Exploring Four AI Native Development Patterns: Transforming Developer Roles

Join me as we explore the four patterns of AI-native development, a journey that's transforming our workflow from producer to manager, intent-based coding, discovery, and knowledge capture, revolutionizing the way we develop software with AI.

  • 1. The speaker is an industry advisor with expertise in DevOps, helping the AI native dev community curate content.
  • 2. They are discussing four patterns of AI native development and how technology has advanced from LLMs to agents, impacting the development workflow.
  • 3. AI native development changes tasks, replacing, enhancing, or introducing new ones, leading to a shift in roles for developers from producers to managers.
  • 4. With AI generating code, review time increases, cognitive load goes up, and new ways of reviewing code are needed, like using summaries instead of diffs.
  • 5. Multiple files review can be broken down into steps, making it easier to manage and reducing cognitive load.
  • 6. Reviewing diagrams instead of text can help spot errors more easily and is a potential trend in AI native development.
  • 7. There's an increase in longer-running agents, which require managing, and new approaches like auto-accepting commits based on risk or impact.
  • 8. Checkpoints have emerged for long-running agents to avoid re-reviewing entire iterations.
  • 9. Constraints can be set for AI, preventing it from touching certain files and defining permissions.
  • 10. The second pattern is moving from caring about actual implementation to specifying intent, using tools like markdown files and GitHub task-oriented approaches.
  • 11. Intent-based coding focuses on defining tasks instead of chatting or text completion, building a plan and generating code accordingly.
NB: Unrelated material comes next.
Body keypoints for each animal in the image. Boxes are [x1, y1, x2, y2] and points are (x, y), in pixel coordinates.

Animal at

  • 12. Specification-centric tools focus on functional, technical, security requirements and workflows, moving away from directly viewing code.
  • 13. Pattern three involves discovering the right intent by exploring ideas and working problems, using tools like Lavable or Bolt for rapid prototyping.
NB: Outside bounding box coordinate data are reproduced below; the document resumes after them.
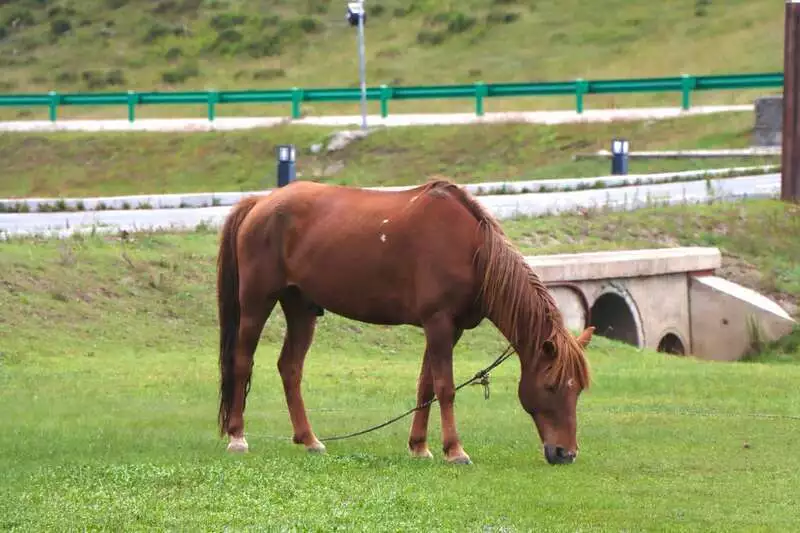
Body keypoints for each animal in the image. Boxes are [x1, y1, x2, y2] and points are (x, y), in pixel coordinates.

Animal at [216, 177, 592, 464]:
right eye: (551, 386)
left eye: (578, 390)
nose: (566, 453)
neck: (471, 249)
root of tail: (260, 202)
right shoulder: (438, 323)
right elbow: (445, 387)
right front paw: (455, 450)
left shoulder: (448, 329)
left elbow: (426, 385)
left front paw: (419, 446)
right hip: (256, 303)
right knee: (242, 361)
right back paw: (237, 437)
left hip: (301, 308)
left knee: (290, 368)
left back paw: (309, 439)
  • 14. This discovery process includes creating multiple iterations to choose the best one and can be applied to customer interactions for tailored product design.
  • 15. The final pattern is turning learned content into knowledge, capturing insights from production issues, incident responses, and code lessons.
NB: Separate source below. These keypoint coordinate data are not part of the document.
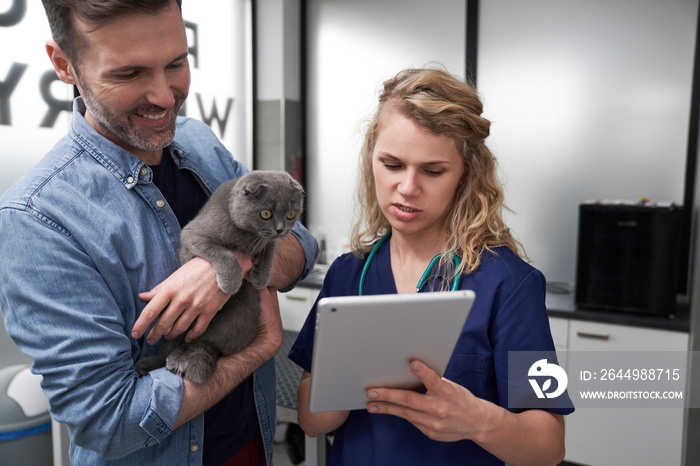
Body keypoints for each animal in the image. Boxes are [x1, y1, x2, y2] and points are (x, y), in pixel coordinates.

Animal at [134, 170, 304, 382]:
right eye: (266, 214)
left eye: (291, 215)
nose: (280, 229)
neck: (246, 235)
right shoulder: (193, 234)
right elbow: (224, 253)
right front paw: (231, 283)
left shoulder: (267, 239)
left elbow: (270, 248)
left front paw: (260, 277)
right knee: (179, 344)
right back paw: (168, 361)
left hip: (237, 317)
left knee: (200, 342)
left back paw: (179, 359)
  • 16. AI can help in tracking features and decisions as part of a feature memory, reducing onboarding time, and improving overall coding solutions.
  • 17. AI native development roles include producers becoming managers, QA professionals, architects, product owners, and data engineers.
  • 18. Good senior developers already perform tasks beyond just coding, and AI enhances these roles instead of only speeding up typing.
  • 19. The AI Native Dev landscape provides a curated list of 300+ tools at [aianativedev.io](http://aianativedev.io).
  • 20. Subscribing to the AI Native Dev newsletter focuses on intersections between coding, software engineering, and AI.
  • 21. The four AI native dev patterns include management, intent specification, discovery, and knowledge creation.
  • 22. AI allows developers to become managers, QA professionals, architects, product owners, and data engineers.
  • 23. AI native development tools focus on functional, technical, security requirements, and workflows instead of directly viewing code.
  • 24. AI aids in tracking features, decision-making, reducing onboarding time, improving coding solutions, and managing knowledge.

Source: AI Engineer via YouTube

❓ What do you think? What does it mean to truly integrate AI into our development workflow, and how do we adapt our roles as developers to become AI-native professionals? Feel free to share your thoughts in the comments!